Critica publicada na Revista Fatos
Por Tânia Brandão – Rio de Janeiro – 28.10.1985

Barra

Irmãos Azevedo ainda fazem rir

O Comendador (Ernani Moraes), doido para ter netinhos, decide casar a jovem Júlia (Denise Fraga), bem-dotada, com o rapagão mais saudável que aparecer, um pretendente que seja no físico mesmo um bom reprodutor. Homem letrado, inebriado pela ciência, o Comendador leu obras especializadas para fixar seus critérios de seleção e tenta aplicá-los em toda oportunidade que aparece. A sua maior paixão é a fisiologia. A sua vida, uma sopa de letras em que conceitos apressados e realidades miúdas se misturam. Ele fica, então, tolamente confuso diante da necessidade de esclarecer se a saúde vem de um título – como capitão – ou do próprio físico de cada um. Como os demais personagens também são tolos, a peça é uma obra-prima no exercício do truque do engano de pessoa (identidades trocadas). Cada um toma o outro por um outro e quase que acabam todos no hospício do Doutor Fortes (Henri Pagnoncelli). Ninguém se entende, numa cascata sensacional de efeitos.

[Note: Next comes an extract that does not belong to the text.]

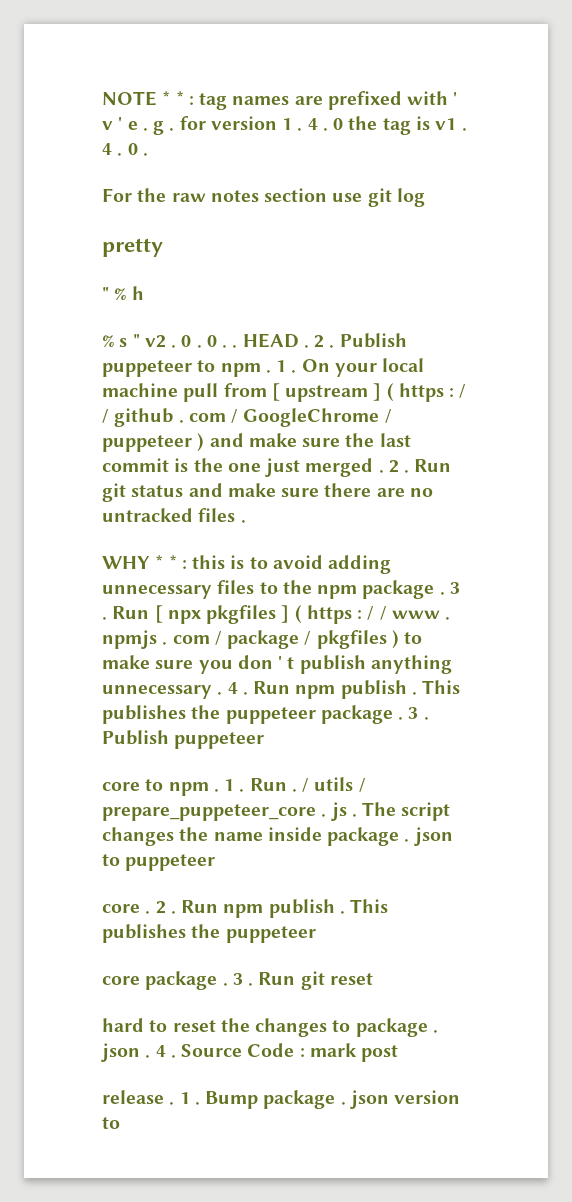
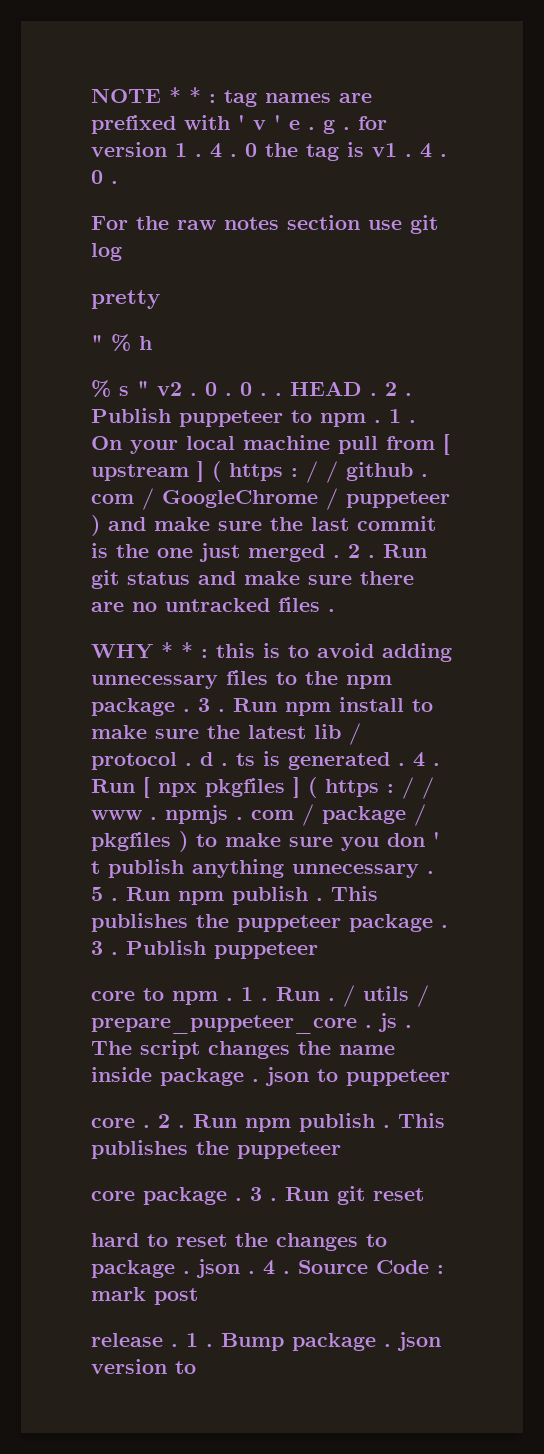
(150, 612) none -> [285,697,433,716] [91,723,361,745] [91,751,440,770] [91,779,135,793] npm install to make sure the latest lib / protocol . d . ts is generated . 4 . Run
[227,682,238,694] 4 -> [91,887,103,901] 5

O texto é obrigatório.

Em cena, tipos cômicos mais do que bem acabados, urdidos com maestria pela notável dupla dinâmica do Maranhão naturalista, Arthur e Aluízio de Azevedo, belos discípulos de Zola. Pelo menos neste texto. Na melhor tradição de Molière, os personagens são precisos para indicar o automatismo cotidiano das gentes, o momento em que as gentes se deixam aprisionar por ideias miúdas e esquecem definitivamente de pensar, soltar a cabeça. Não há como não rir, pois tudo foi feito para isto, como os vaudevilles do fim do século. Casa de Orates é uma casa onde ninguém se entende, cada um encerrado em suas mais pobres obsessões, verdades ou desejos pequenos, num vendaval de equívocos tão ridículos como a troca das portas.

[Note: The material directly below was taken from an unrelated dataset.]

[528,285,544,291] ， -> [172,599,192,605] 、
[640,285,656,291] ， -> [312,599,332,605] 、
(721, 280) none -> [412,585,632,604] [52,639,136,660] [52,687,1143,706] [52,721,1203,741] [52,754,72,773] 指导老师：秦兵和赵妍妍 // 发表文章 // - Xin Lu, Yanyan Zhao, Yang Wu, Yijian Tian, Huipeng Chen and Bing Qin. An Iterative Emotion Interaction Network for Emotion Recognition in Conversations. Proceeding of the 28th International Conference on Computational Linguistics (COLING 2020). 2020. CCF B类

Na direção, Eduardo Tolentino faz um exercício minucioso de carpintaria. Procurou sintonizar, tematicamente, a mania de saúde do Comendador com a mania atual de saúde, abacaxi e malhação. Esta opção justifica alguns pequenos exageros de tom ao longo da montagem, na linha de caricatura que é peculiar ao Grupo Tapa, sob a direção de seu principal líder. Estes pequenos exageros distanciam a cena, revelando-a como coisa do passado, para que afinal ironicamente se insinue que a vida não mudou tanto assim. Continuamos a ser um punhado de tontos.

É programa imperdível para quem gosta de teatro e sobretudo para o público-eleito, os estudantes, aos quais a montagem se destina. É teatro para estudantes com alto nível de produção. Os atores estão fantásticos, mesmo os mais inexperientes, como a muito jovem Denise Fraga, ótima atriz. Os mais experientes, a maioria veterana no grupo, dão show. Vez por outra chegam quase ao exagero, beiram o overacting. Os cenários, excelentes, brincam maliciosamente com a ideia de que o palco é, afinal, uma caixa. São assinados por Ricardo Ferreira e Olinto Mendes de Sá, cenógrafos permanentes do grupo. Malícia da mesma família percorre os figurinos, de Lola Tolentino, preocupados com uma certa reconstituição de época levemente teatral.

O Grupo Tapa, do Projeto-Escola (indicação para o Troféu Mambembe-85), é responsável por este Festival de Teatro Brasileiro, que ofereceu à plateia estudantil também encenações de O Noviço, de Martins Penna, e de Caiu o Ministério, de França Júnior. O espetáculo que agora entra em cartaz explora todos os elementos do texto enquanto vaudeville e brincadeira, até mesmo na música, em contraponto com a época, forte apoio para a linha do diretor, que é, no fundo, a de revelar à plateia que nós, humanos, ao som de rock ou de polca, vivemos correndo o risco de ser tontos, joões-bobos como o Comendador.